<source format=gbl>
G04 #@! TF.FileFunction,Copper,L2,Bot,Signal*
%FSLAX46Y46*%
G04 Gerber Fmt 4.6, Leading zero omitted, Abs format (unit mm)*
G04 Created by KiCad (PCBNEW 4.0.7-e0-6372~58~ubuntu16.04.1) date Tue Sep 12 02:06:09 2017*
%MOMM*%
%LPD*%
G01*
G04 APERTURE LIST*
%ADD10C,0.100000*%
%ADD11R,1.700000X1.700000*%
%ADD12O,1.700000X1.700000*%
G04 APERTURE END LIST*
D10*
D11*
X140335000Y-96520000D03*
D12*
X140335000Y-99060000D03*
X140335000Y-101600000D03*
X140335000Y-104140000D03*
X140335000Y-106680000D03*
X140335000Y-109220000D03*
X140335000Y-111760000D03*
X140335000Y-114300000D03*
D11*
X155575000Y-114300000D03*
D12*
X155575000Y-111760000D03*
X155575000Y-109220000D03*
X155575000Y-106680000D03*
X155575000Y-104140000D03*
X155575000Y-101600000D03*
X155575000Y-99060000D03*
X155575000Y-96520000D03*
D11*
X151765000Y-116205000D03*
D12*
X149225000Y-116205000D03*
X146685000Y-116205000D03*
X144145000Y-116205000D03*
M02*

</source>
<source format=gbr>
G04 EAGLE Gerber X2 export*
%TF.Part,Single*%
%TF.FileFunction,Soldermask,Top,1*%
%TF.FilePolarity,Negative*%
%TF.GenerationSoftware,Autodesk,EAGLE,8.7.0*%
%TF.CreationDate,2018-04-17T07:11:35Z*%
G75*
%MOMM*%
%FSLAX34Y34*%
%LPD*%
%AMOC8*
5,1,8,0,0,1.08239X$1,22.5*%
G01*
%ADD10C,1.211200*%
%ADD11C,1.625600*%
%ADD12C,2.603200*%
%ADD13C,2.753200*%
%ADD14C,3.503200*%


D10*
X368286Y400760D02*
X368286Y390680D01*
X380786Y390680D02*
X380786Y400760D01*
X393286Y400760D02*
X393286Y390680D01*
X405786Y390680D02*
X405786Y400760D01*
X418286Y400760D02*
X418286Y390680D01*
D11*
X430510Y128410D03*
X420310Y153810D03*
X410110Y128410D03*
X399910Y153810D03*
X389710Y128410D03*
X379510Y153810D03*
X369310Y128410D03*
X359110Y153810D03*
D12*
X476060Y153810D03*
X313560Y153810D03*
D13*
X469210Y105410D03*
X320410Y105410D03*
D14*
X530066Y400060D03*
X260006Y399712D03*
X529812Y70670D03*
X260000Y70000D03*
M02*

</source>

========================================

■ **EXERCISE DESCRIPTION**:
Would you write down every record again, exactly?

■ **TASK OUTPUT**:
<source format=gbl>
G04 #@! TF.FileFunction,Copper,L2,Bot,Signal*
%FSLAX46Y46*%
G04 Gerber Fmt 4.6, Leading zero omitted, Abs format (unit mm)*
G04 Created by KiCad (PCBNEW 4.0.7-e0-6372~58~ubuntu16.04.1) date Tue Sep 12 02:06:09 2017*
%MOMM*%
%LPD*%
G01*
G04 APERTURE LIST*
%ADD10C,0.100000*%
%ADD11R,1.700000X1.700000*%
%ADD12O,1.700000X1.700000*%
G04 APERTURE END LIST*
D10*
D11*
X140335000Y-96520000D03*
D12*
X140335000Y-99060000D03*
X140335000Y-101600000D03*
X140335000Y-104140000D03*
X140335000Y-106680000D03*
X140335000Y-109220000D03*
X140335000Y-111760000D03*
X140335000Y-114300000D03*
D11*
X155575000Y-114300000D03*
D12*
X155575000Y-111760000D03*
X155575000Y-109220000D03*
X155575000Y-106680000D03*
X155575000Y-104140000D03*
X155575000Y-101600000D03*
X155575000Y-99060000D03*
X155575000Y-96520000D03*
D11*
X151765000Y-116205000D03*
D12*
X149225000Y-116205000D03*
X146685000Y-116205000D03*
X144145000Y-116205000D03*
M02*

</source>
<source format=gbr>
G04 EAGLE Gerber X2 export*
%TF.Part,Single*%
%TF.FileFunction,Soldermask,Top,1*%
%TF.FilePolarity,Negative*%
%TF.GenerationSoftware,Autodesk,EAGLE,8.7.0*%
%TF.CreationDate,2018-04-17T07:11:35Z*%
G75*
%MOMM*%
%FSLAX34Y34*%
%LPD*%
%AMOC8*
5,1,8,0,0,1.08239X$1,22.5*%
G01*
%ADD10C,1.211200*%
%ADD11C,1.625600*%
%ADD12C,2.603200*%
%ADD13C,2.753200*%
%ADD14C,3.503200*%


D10*
X368286Y400760D02*
X368286Y390680D01*
X380786Y390680D02*
X380786Y400760D01*
X393286Y400760D02*
X393286Y390680D01*
X405786Y390680D02*
X405786Y400760D01*
X418286Y400760D02*
X418286Y390680D01*
D11*
X430510Y128410D03*
X420310Y153810D03*
X410110Y128410D03*
X399910Y153810D03*
X389710Y128410D03*
X379510Y153810D03*
X369310Y128410D03*
X359110Y153810D03*
D12*
X476060Y153810D03*
X313560Y153810D03*
D13*
X469210Y105410D03*
X320410Y105410D03*
D14*
X530066Y400060D03*
X260006Y399712D03*
X529812Y70670D03*
X260000Y70000D03*
M02*

</source>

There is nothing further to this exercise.